## RECORDS PROVIDED

::::::::

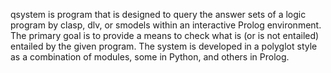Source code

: qsystem is program that is designed to query the answer sets of a logic program by clasp, dlv, or smodels within an
interactive Prolog environment. The primary goal is to provide a means to check what is (or is not entailed) entailed by the given program. The system is developed in a polyglot style as a combination of modules, some in Python, and others in Prolog.
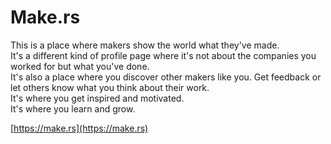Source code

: # Make.rs

This is a place where makers show the world what they've made.  
It's a different kind of profile page where it's not about the companies you worked for but what you've done.  
It's also a place where you discover other makers like you. Get feedback or let others know what you think about their work.  
It's where you get inspired and motivated.  
It's where you learn and grow.  

[https://make.rs](https://make.rs)
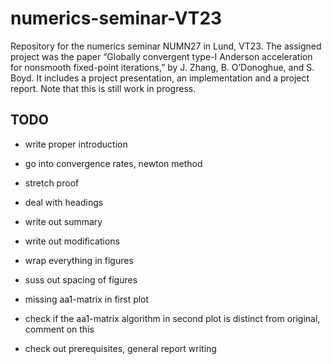 # numerics-seminar-VT23
Repository for the numerics seminar NUMN27 in Lund, VT23. The assigned project was the paper “Globally convergent type-I Anderson acceleration for nonsmooth fixed-point iterations,” by J. Zhang, B. O’Donoghue, and S. Boyd. It includes a project presentation, an implementation and a project report. Note that this is still work in progress.

## TODO
- write proper introduction
- go into convergence rates, newton method
- stretch proof
- deal with headings
- write out summary
- write out modifications
- wrap everything in figures
- suss out spacing of figures
- missing aa1-matrix in first plot
- check if the aa1-matrix algorithm in second plot is distinct from original, comment on this

- check out prerequisites, general report writing
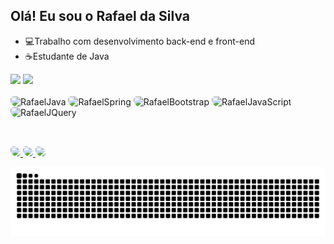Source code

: ## Olá! Eu sou o Rafael da Silva

- 💻Trabalho com desenvolvimento back-end e front-end
- ☕Estudante de Java

<div>
	<a/>
	<img height="180em" src="https://github-readme-stats.vercel.app/api?username=Rafael472&theme=algolia&show_icons=true"/>
	<img height="180em" src="https://github-readme-stats.vercel.app/api/top-langs?username=Rafael472&layout=compact&langs_count=16&theme=algolia"/>
</div>

<div style="display: inline_block"><br>
	<img style="border-radius: 5px 12px;" alt="RafaelJava" src="https://img.shields.io/badge/Java-ED8B00?style=for-the-badge&logo=java&logoColor=white">
	<img style="border-radius: 5px 12px;" alt="RafaelSpring" src="https://img.shields.io/badge/Spring-6DB33F?style=for-the-badge&logo=spring&logoColor=white">
	<img style="border-radius: 5px 12px;" alt="RafaelBootstrap" src="https://img.shields.io/badge/Bootstrap-563D7C?style=for-the-badge&logo=bootstrap&logoColor=white">
	<img style="border-radius: 5px 12px;" alt="RafaelJavaScript" src="https://img.shields.io/badge/JavaScript-F7DF1E?style=for-the-badge&logo=javascript&logoColor=black">
	<img style="border-radius: 5px 12px;" alt="RafaelJQuery" src="https://img.shields.io/badge/jQuery-0769AD?style=for-the-badge&logo=jquery&logoColor=white">
</div>

##

<div style="display: inline_block"><br>
	<a href="www.linkedin.com/in/rafael-silva-384197117/" target="_blank">
		<img style="border-radius: 5px 12px;" src="https://img.shields.io/badge/LinkedIn-0077B5?style=for-the-badge&logo=linkedin&logoColor=white">
	</a>
	<a href="https://api.whatsapp.com/send?phone=5511986675202" target="_blank">
		<img style="border-radius: 5px 12px;" src="https://img.shields.io/badge/WhatsApp-25D366?style=for-the-badge&logo=whatsapp&logoColor=white">
	</a>
	<a href="mailto:rafael._silva@outlook.com.br" target="_blank">
		<img style="border-radius: 5px 12px;" src="https://img.shields.io/badge/Microsoft_Outlook-0078D4?style=for-the-badge&logo=microsoft-outlook&logoColor=white">
	</a>
</div>

![Snake animation](https://github.com/Rafael472/Rafael472/blob/output/github-contribution-grid-snake.svg)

::::::::

Can you transcribe all of the material above character for character, leaving the pictures out of your answer?

## OUTPUT
Source code

: qsystem is program that is designed to query the answer sets of a logic program by clasp, dlv, or smodels within an
interactive Prolog environment. The primary goal is to provide a means to check what is (or is not entailed) entailed by the given program. The system is developed in a polyglot style as a combination of modules, some in Python, and others in Prolog.
Source code

: # Make.rs

This is a place where makers show the world what they've made.  
It's a different kind of profile page where it's not about the companies you worked for but what you've done.  
It's also a place where you discover other makers like you. Get feedback or let others know what you think about their work.  
It's where you get inspired and motivated.  
It's where you learn and grow.  

[https://make.rs](https://make.rs)
 # numerics-seminar-VT23
Repository for the numerics seminar NUMN27 in Lund, VT23. The assigned project was the paper “Globally convergent type-I Anderson acceleration for nonsmooth fixed-point iterations,” by J. Zhang, B. O’Donoghue, and S. Boyd. It includes a project presentation, an implementation and a project report. Note that this is still work in progress.

## TODO
- write proper introduction
- go into convergence rates, newton method
- stretch proof
- deal with headings
- write out summary
- write out modifications
- wrap everything in figures
- suss out spacing of figures
- missing aa1-matrix in first plot
- check if the aa1-matrix algorithm in second plot is distinct from original, comment on this

- check out prerequisites, general report writing
Source code

: ## Olá! Eu sou o Rafael da Silva

- 💻Trabalho com desenvolvimento back-end e front-end
- ☕Estudante de Java

<div>
	<a/>
	<img height="180em" src="https://github-readme-stats.vercel.app/api?username=Rafael472&theme=algolia&show_icons=true"/>
	<img height="180em" src="https://github-readme-stats.vercel.app/api/top-langs?username=Rafael472&layout=compact&langs_count=16&theme=algolia"/>
</div>

<div style="display: inline_block"><br>
	<img style="border-radius: 5px 12px;" alt="RafaelJava" src="https://img.shields.io/badge/Java-ED8B00?style=for-the-badge&logo=java&logoColor=white">
	<img style="border-radius: 5px 12px;" alt="RafaelSpring" src="https://img.shields.io/badge/Spring-6DB33F?style=for-the-badge&logo=spring&logoColor=white">
	<img style="border-radius: 5px 12px;" alt="RafaelBootstrap" src="https://img.shields.io/badge/Bootstrap-563D7C?style=for-the-badge&logo=bootstrap&logoColor=white">
	<img style="border-radius: 5px 12px;" alt="RafaelJavaScript" src="https://img.shields.io/badge/JavaScript-F7DF1E?style=for-the-badge&logo=javascript&logoColor=black">
	<img style="border-radius: 5px 12px;" alt="RafaelJQuery" src="https://img.shields.io/badge/jQuery-0769AD?style=for-the-badge&logo=jquery&logoColor=white">
</div>

##

<div style="display: inline_block"><br>
	<a href="www.linkedin.com/in/rafael-silva-384197117/" target="_blank">
		<img style="border-radius: 5px 12px;" src="https://img.shields.io/badge/LinkedIn-0077B5?style=for-the-badge&logo=linkedin&logoColor=white">
	</a>
	<a href="https://api.whatsapp.com/send?phone=5511986675202" target="_blank">
		<img style="border-radius: 5px 12px;" src="https://img.shields.io/badge/WhatsApp-25D366?style=for-the-badge&logo=whatsapp&logoColor=white">
	</a>
	<a href="mailto:rafael._silva@outlook.com.br" target="_blank">
		<img style="border-radius: 5px 12px;" src="https://img.shields.io/badge/Microsoft_Outlook-0078D4?style=for-the-badge&logo=microsoft-outlook&logoColor=white">
	</a>
</div>

![Snake animation](https://github.com/Rafael472/Rafael472/blob/output/github-contribution-grid-snake.svg)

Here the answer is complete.